Thursday, August 27, 2009

iterative development

Here is what I have learned in the last four weeks: the first month, all you will do is feed the baby, change the baby, and try to sleep. Seriously. Over and over and over and over and over again. If you do anything beyond these parameters, it is a fucking miracle. This is especially true for people who are single parents, or for people whose partners have to return to work right away.

With the help of our massive supporting cast, we have done some other things. Thanks to spook's job, which allowed him to be home (with the exception of a few days) until this week, we managed quite a bit of the housework. (We also had volunteers do some of our laundry and dishes.) Thanks to being strongly motivated to not go crazy, we went for a lot of walks, both to calm the baby and to get ice cream. Thanks to fairy godmother Jenny, we got a chance to go out to dinner, just the two of us. So I'm not trying to discourage you, folks who do not have kids, so much as telling you to keep your expectations super-low and then congratulate yourselves like mad on every small achievement. It feels much better that way.

This first week by myself is interesting so far. It's a lot less possible to get things done when there isn't a second set of hands around--and I'm cheating, because once again fairy godmother Jenny steps in so that I get to eat lunch. Lunch which she makes for me. I am completely spoiled. But today I count as a victory that I was able to take a shower, something which has previously only been possible when spook is home because it breaks my heart to put Jake down if he's crying, even for five minutes to get clean. But y'know, showers are awesome, especially at such a sticky time. (Not ten minutes goes by without me getting some substance all over me--drool, breastmilk, toast crumbs, and--rarely but unpleasantly--poop.)

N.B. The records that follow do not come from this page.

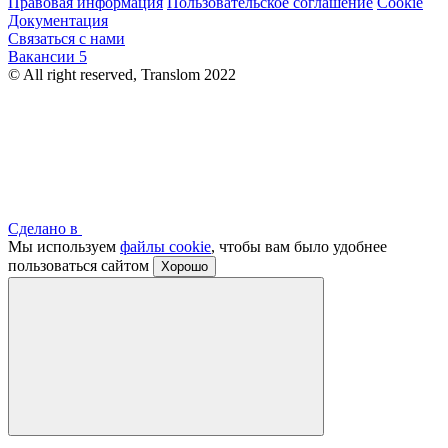
Правовая информация
Пользовательское соглашение
Cookie
Документация
Связаться с нами
Вакансии
5
© All right reserved, Translom 2022
Сделано в
Мы используем
файлы cookie
, чтобы вам было удобнее
пользоваться сайтом
Хорошо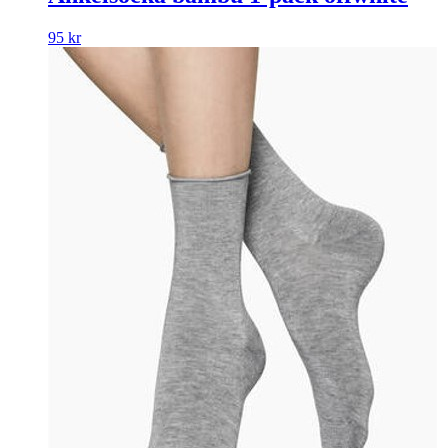
95
kr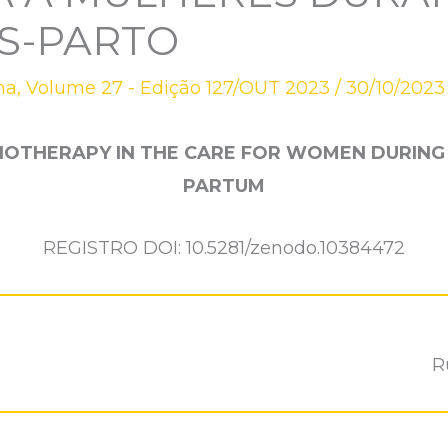
S-PARTO
na
,
Volume 27 - Edição 127/OUT 2023
/
30/10/2023
SIOTHERAPY IN THE CARE FOR WOMEN DURIN
PARTUM
REGISTRO DOI: 10.5281/zenodo.10384472
R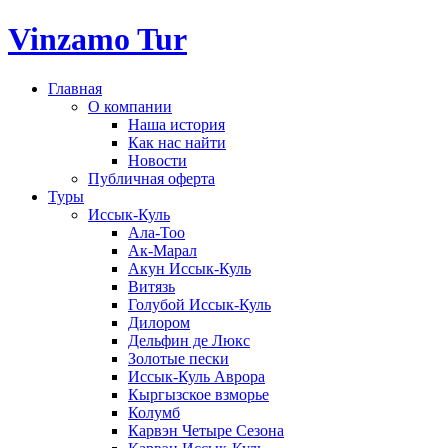
Vinzamo Tur
Главная
О компании
Наша история
Как нас найти
Новости
Публичная оферта
Туры
Иссык-Куль
Ала-Тоо
Ак-Марал
Акун Иссык-Куль
Витязь
Голубой Иссык-Куль
Дилором
Дельфин де Люкс
Золотые пески
Иссык-Куль Аврора
Кыргызское взморье
Колумб
Карвэн Четыре Сезона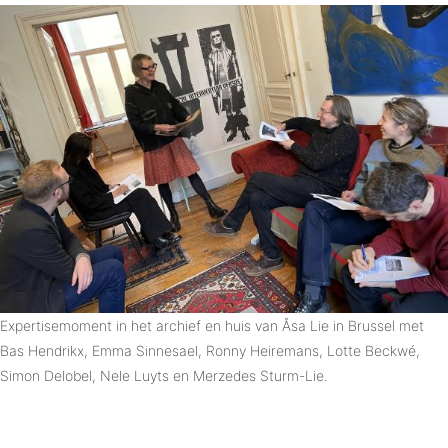
Expertisemoment in het archief en huis van Åsa Lie in Brussel met
Bas Hendrikx, Emma Sinnesael, Ronny Heiremans, Lotte Beckwé,
Simon Delobel, Nele Luyts en Merzedes Sturm-Lie.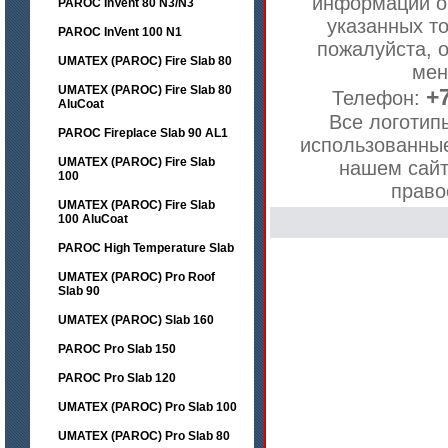
информации о
PAROC InVent 80 N3/N3
указанных то
PAROC InVent 100 N1
пожалуйста, 
UMATEX (PAROC) Fire Slab 80
ме
UMATEX (PAROC) Fire Slab 80
+7
Телефон:
AluCoat
Все логотип
PAROC Fireplace Slab 90 AL1
использованны
UMATEX (PAROC) Fire Slab
нашем сайт
100
право
UMATEX (PAROC) Fire Slab
100 AluCoat
PAROC High Temperature Slab
UMATEX (PAROC) Pro Roof
Slab 90
UMATEX (PAROC) Slab 160
PAROC Pro Slab 150
PAROC Pro Slab 120
UMATEX (PAROC) Pro Slab 100
UMATEX (PAROC) Pro Slab 80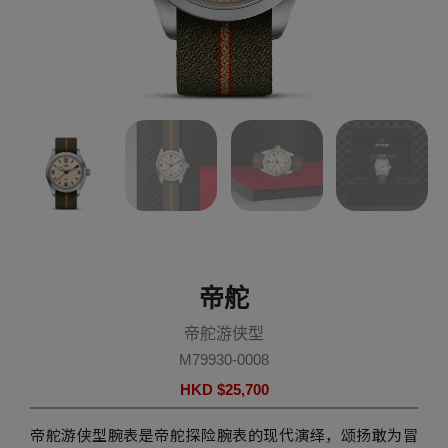
帝舵
帝舵游侠型
M79930-0008
HKD $
25,700
帝舵游侠型腕表是帝舵探险腕表的现代演绎，颂扬敢为冒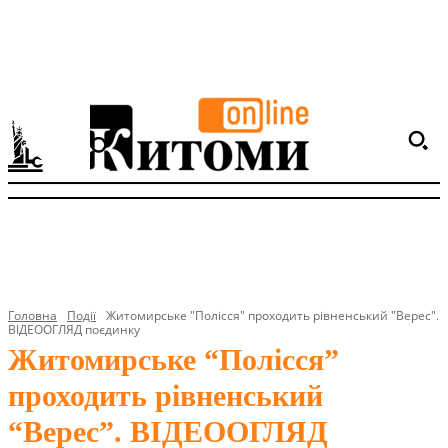
Головна
Події
Житомирське "Полісся" проходить рівненський "Верес".
ВІДЕООГЛЯД поєдинку
Житомирське “Полісся”
проходить рівненський
“Верес”. ВІДЕООГЛЯД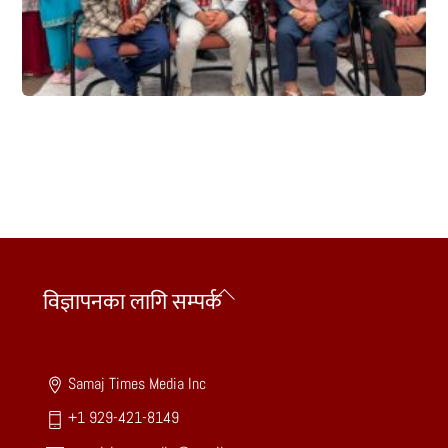
Back
विज्ञापनका लागि सम्पर्क
To
Top
Samaj Times Media Inc
+1 929-421-8149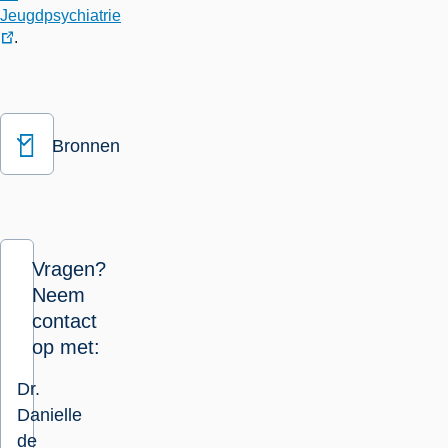
Jeugdpsychiatrie
.
externe
link
Bronnen
Vragen?
Neem
contact
op met:
Dr.
Danielle
de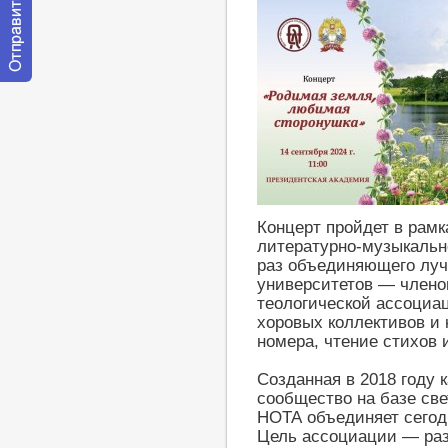
Отправить
сообщение
модератору
Концерт пройдет в рамк
литературно-музыкальн
раз объединяющего луч
университетов — члено
теологической ассоциа
хоровых коллективов и
номера, чтение стихов 
Созданная в 2018 году 
сообщество на базе све
НОТА объединяет сегодн
Цель ассоциации — разв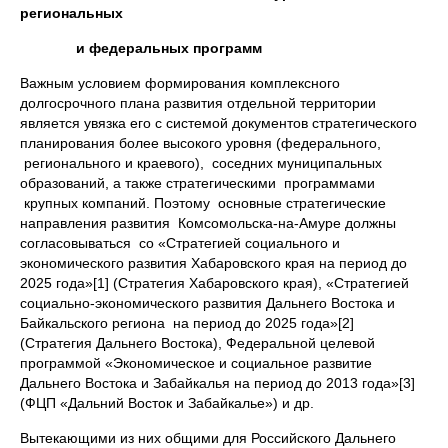
региональных
и федеральных программ
Важным условием формирования комплексного
долгосрочного плана развития отдельной территории
является увязка его с системой документов стратегического
планирования более высокого уровня (федерального,
регионального и краевого), соседних муниципальных
образований, а также стратегическими программами
крупных компаний. Поэтому основные стратегические
направления развития Комсомольска-на-Амуре должны
согласовываться со «Стратегией социального и
экономического развития Хабаровского края на период до
2025 года»[1] (Стратегия Хабаровского края), «Стратегией
социально-экономического развития Дальнего Востока и
Байкальского региона на период до 2025 года»[2]
(Стратегия Дальнего Востока), Федеральной целевой
программой «Экономическое и социальное развитие
Дальнего Востока и Забайкалья на период до 2013 года»[3]
(ФЦП «Дальний Восток и Забайкалье») и др.
Вытекающими из них общими для Российского Дальнего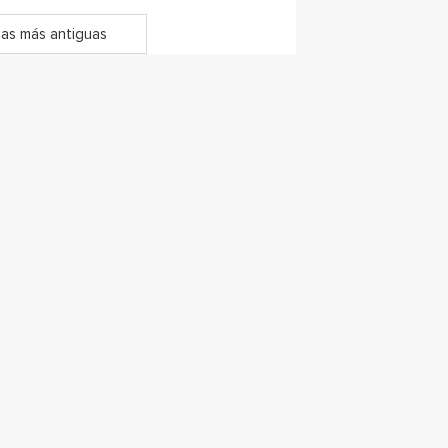
as más antiguas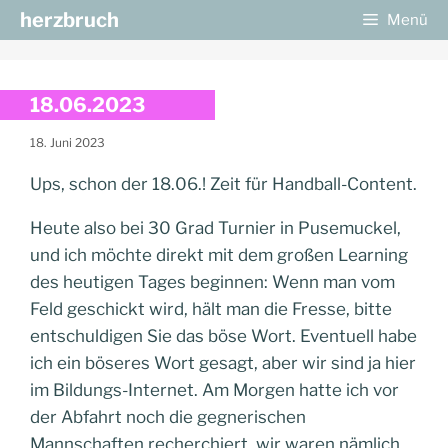
Zum
herzbruch
Menü
Inhalt
springen
18.06.2023
18. Juni 2023
Ups, schon der 18.06.! Zeit für Handball-Content.
Heute also bei 30 Grad Turnier in Pusemuckel,
und ich möchte direkt mit dem großen Learning
des heutigen Tages beginnen: Wenn man vom
Feld geschickt wird, hält man die Fresse, bitte
entschuldigen Sie das böse Wort. Eventuell habe
ich ein böseres Wort gesagt, aber wir sind ja hier
im Bildungs-Internet. Am Morgen hatte ich vor
der Abfahrt noch die gegnerischen
Mannschaften recherchiert, wir waren nämlich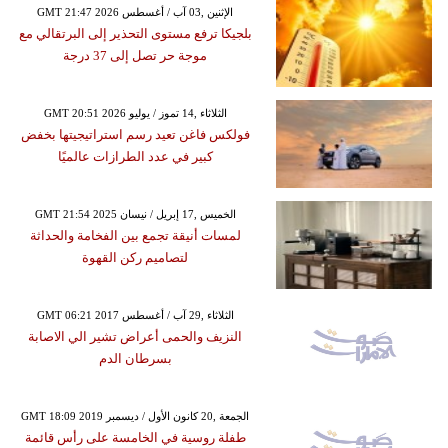
GMT 21:47 2026 الإثنين ,03 آب / أغسطس
بلجيكا ترفع مستوى التحذير إلى البرتقالي مع
موجة حر تصل إلى 37 درجة
GMT 20:51 2026 الثلاثاء ,14 تموز / يوليو
فولكس فاغن تعيد رسم استراتيجيتها بخفض
كبير في عدد الطرازات عالميًا
GMT 21:54 2025 الخميس ,17 إبريل / نيسان
لمسات أنيقة تجمع بين الفخامة والحداثة
لتصاميم ركن القهوة
GMT 06:21 2017 الثلاثاء ,29 آب / أغسطس
النزيف والحمى أعراض تشير الي الاصابة
بسرطان الدم
GMT 18:09 2019 الجمعة ,20 كانون الأول / ديسمبر
طفلة روسية في الخامسة على رأس قائمة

My mind feels a little bit gone, although it's actually better than it was early in my pregnancy when I felt so sick all the time that I seemed to have been sublimated by my wretchedness. I do the same repetitive tasks and it's hard to get my brain out of that loop to talk about anything else, so I hate listening to myself, because even though I kinda knew I was going to be one of those people who's all the baby the baby the baby, I didn't want to be. And gradually, I guess, I won't be. There are non-baby activities in my life, even if a lot of them occur simultaneously with breastfeeding: watching HBO's Rome and the NFL preseason, playing Scrabble, visiting with friends. Today I'm going to rent National Geographic's documentary about the Romans in Britain. (Yes, it's a kick I'm on, all right?) It will mean a walk in the beautiful fall weather and a chance to look around at the slightly wider world. Baby steps.

Saturday, August 01, 2009

safely back in the world


"my heart's not new
I'm not like you
I've loved and been loved
well and badly too
my body's been
through everything
I've used and been used
I got over it
there's something that you learn on a tightrope
just outside the spotlight,
there's a big net waiting"
Tanya Donelly
I'm Keeping You

I'm listening to my son making little sighing noises in his sleep. It's been three and a half days, and I still can't quite believe he's here. I probably do not have time to tell you about his birth before he wakes up, but I can tell you that it was one of the most challenging and most rewarding experiences of my life, that spook showed me a depth of devotion and care that I can still hardly fathom, that although I was terrified that it would somehow be too much for me to cope with, it was not. And now he's here with me.